Task statement>
Please turn the lines of the records below into a numbered list with blank lines omitted, starting at the line containing "scientific name: Quercus montana" and ending at the line containing "scientific name: Elymus".
━━━━━━
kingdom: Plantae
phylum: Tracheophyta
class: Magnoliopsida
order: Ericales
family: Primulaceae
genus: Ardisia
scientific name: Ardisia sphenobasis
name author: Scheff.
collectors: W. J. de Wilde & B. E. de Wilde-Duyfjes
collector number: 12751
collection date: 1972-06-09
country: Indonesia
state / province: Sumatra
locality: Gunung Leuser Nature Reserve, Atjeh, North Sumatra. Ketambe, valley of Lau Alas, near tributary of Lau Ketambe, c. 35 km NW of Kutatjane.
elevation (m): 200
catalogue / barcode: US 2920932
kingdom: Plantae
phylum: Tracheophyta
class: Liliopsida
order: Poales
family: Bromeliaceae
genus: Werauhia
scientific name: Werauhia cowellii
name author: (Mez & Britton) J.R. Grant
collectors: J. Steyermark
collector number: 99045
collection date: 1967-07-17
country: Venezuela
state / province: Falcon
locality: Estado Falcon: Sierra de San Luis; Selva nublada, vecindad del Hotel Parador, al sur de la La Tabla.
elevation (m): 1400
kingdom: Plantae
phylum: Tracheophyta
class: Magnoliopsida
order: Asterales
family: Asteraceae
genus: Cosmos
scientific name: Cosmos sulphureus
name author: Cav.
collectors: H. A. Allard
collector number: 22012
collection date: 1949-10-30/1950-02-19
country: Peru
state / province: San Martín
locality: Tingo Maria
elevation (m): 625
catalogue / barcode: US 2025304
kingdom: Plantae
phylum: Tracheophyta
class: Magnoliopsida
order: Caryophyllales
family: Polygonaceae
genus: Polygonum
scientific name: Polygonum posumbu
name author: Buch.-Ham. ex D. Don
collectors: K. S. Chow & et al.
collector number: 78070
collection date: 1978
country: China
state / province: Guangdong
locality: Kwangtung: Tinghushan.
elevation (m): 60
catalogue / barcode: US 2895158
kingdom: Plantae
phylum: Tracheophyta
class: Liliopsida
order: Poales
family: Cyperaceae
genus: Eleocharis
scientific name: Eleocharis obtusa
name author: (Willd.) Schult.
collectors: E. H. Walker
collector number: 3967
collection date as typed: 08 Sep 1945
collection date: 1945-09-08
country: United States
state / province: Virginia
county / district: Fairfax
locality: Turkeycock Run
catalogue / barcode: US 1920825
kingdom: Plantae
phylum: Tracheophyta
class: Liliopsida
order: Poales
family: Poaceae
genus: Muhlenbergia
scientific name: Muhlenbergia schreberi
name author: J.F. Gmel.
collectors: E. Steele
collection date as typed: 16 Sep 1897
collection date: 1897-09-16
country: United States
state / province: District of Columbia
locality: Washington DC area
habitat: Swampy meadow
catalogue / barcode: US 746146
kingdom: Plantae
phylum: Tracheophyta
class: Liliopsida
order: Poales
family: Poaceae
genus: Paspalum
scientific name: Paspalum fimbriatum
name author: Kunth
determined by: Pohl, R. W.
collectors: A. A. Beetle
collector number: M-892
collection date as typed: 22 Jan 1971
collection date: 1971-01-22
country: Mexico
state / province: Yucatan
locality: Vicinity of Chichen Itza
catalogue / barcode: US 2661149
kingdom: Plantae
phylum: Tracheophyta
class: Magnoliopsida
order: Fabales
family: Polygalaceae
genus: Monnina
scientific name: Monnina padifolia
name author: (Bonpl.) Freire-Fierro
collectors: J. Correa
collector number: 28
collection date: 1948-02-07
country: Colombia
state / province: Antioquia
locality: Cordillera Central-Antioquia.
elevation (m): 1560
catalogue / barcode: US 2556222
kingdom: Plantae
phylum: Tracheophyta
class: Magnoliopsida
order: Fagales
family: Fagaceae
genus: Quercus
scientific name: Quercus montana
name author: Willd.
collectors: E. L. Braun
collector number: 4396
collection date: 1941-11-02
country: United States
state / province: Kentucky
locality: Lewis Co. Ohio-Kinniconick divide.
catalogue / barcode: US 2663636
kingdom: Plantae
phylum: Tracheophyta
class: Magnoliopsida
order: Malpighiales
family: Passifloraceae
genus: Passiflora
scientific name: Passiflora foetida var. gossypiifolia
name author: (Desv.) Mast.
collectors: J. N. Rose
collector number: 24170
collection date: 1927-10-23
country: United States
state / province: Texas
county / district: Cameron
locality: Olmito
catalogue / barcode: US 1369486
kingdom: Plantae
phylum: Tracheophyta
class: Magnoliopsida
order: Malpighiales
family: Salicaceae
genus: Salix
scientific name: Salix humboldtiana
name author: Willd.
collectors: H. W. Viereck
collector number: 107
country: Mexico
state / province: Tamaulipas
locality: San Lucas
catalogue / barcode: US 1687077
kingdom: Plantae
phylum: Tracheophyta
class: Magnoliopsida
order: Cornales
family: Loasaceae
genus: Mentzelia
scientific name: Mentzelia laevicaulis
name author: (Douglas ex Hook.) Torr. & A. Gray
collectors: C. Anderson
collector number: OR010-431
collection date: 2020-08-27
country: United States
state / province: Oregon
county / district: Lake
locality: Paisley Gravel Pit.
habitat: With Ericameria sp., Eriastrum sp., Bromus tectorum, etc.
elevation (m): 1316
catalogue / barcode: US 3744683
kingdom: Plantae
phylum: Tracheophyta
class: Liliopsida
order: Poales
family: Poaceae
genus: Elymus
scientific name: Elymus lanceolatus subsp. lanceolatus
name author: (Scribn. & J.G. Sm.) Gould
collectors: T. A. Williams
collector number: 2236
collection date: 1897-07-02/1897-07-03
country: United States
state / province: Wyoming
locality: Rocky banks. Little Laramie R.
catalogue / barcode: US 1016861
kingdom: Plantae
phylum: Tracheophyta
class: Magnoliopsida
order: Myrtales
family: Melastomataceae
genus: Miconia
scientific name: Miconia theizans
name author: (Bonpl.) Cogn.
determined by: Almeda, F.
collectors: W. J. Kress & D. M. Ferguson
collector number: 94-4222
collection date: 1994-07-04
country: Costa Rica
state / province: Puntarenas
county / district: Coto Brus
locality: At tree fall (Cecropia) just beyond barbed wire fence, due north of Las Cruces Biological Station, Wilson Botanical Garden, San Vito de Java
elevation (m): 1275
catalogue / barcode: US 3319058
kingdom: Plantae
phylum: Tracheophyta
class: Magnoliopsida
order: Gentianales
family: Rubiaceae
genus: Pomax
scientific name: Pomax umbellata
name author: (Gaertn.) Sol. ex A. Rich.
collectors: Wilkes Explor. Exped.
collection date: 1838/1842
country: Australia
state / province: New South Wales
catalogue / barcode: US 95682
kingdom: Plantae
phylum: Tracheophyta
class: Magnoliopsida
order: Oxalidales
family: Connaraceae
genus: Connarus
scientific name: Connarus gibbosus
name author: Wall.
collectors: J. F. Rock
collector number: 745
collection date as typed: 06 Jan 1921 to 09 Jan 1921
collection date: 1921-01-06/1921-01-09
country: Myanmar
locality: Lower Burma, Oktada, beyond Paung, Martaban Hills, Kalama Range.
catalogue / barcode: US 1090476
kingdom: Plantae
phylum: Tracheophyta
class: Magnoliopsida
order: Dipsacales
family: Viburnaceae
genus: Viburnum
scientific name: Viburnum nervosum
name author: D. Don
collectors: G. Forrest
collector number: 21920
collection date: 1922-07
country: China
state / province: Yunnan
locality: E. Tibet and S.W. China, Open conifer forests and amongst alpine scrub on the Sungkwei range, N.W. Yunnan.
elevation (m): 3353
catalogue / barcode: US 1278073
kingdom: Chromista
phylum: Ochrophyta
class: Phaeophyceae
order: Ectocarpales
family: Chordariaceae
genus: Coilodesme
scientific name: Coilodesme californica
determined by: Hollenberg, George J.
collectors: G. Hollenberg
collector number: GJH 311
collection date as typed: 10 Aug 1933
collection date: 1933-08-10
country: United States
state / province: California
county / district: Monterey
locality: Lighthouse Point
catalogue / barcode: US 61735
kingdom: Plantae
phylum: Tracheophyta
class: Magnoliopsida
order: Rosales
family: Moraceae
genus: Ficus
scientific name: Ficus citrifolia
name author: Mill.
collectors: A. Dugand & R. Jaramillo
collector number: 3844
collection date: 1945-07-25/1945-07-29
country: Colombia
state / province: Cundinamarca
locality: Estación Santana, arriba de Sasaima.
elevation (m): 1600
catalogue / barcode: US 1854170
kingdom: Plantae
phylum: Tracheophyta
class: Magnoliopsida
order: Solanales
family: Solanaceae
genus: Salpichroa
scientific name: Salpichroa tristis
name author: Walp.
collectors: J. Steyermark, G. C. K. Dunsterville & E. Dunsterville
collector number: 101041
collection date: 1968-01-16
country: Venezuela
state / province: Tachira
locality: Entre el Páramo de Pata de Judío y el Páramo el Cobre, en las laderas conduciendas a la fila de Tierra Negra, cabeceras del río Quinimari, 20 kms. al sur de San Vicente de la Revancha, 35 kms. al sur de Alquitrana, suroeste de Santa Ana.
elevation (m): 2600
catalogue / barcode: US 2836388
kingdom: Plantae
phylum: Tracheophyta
━━━━━━
Problem solution>
1. scientific name: Quercus montana
2. name author: Willd.
3. collectors: E. L. Braun
4. collector number: 4396
5. collection date: 1941-11-02
6. country: United States
7. state / province: Kentucky
8. locality: Lewis Co. Ohio-Kinniconick divide.
9. catalogue / barcode: US 2663636
10. kingdom: Plantae
11. phylum: Tracheophyta
12. class: Magnoliopsida
13. order: Malpighiales
14. family: Passifloraceae
15. genus: Passiflora
16. scientific name: Passiflora foetida var. gossypiifolia
17. name author: (Desv.) Mast.
18. collectors: J. N. Rose
19. collector number: 24170
20. collection date: 1927-10-23
21. country: United States
22. state / province: Texas
23. county / district: Cameron
24. locality: Olmito
25. catalogue / barcode: US 1369486
26. kingdom: Plantae
27. phylum: Tracheophyta
28. class: Magnoliopsida
29. order: Malpighiales
30. family: Salicaceae
31. genus: Salix
32. scientific name: Salix humboldtiana
33. name author: Willd.
34. collectors: H. W. Viereck
35. collector number: 107
36. country: Mexico
37. state / province: Tamaulipas
38. locality: San Lucas
39. catalogue / barcode: US 1687077
40. kingdom: Plantae
41. phylum: Tracheophyta
42. class: Magnoliopsida
43. order: Cornales
44. family: Loasaceae
45. genus: Mentzelia
46. scientific name: Mentzelia laevicaulis
47. name author: (Douglas ex Hook.) Torr. & A. Gray
48. collectors: C. Anderson
49. collector number: OR010-431
50. collection date: 2020-08-27
51. country: United States
52. state / province: Oregon
53. county / district: Lake
54. locality: Paisley Gravel Pit.
55. habitat: With Ericameria sp., Eriastrum sp., Bromus tectorum, etc.
56. elevation (m): 1316
57. catalogue / barcode: US 3744683
58. kingdom: Plantae
59. phylum: Tracheophyta
60. class: Liliopsida
61. order: Poales
62. family: Poaceae
63. genus: Elymus
64. scientific name: Elymus lanceolatus subsp. lanceolatus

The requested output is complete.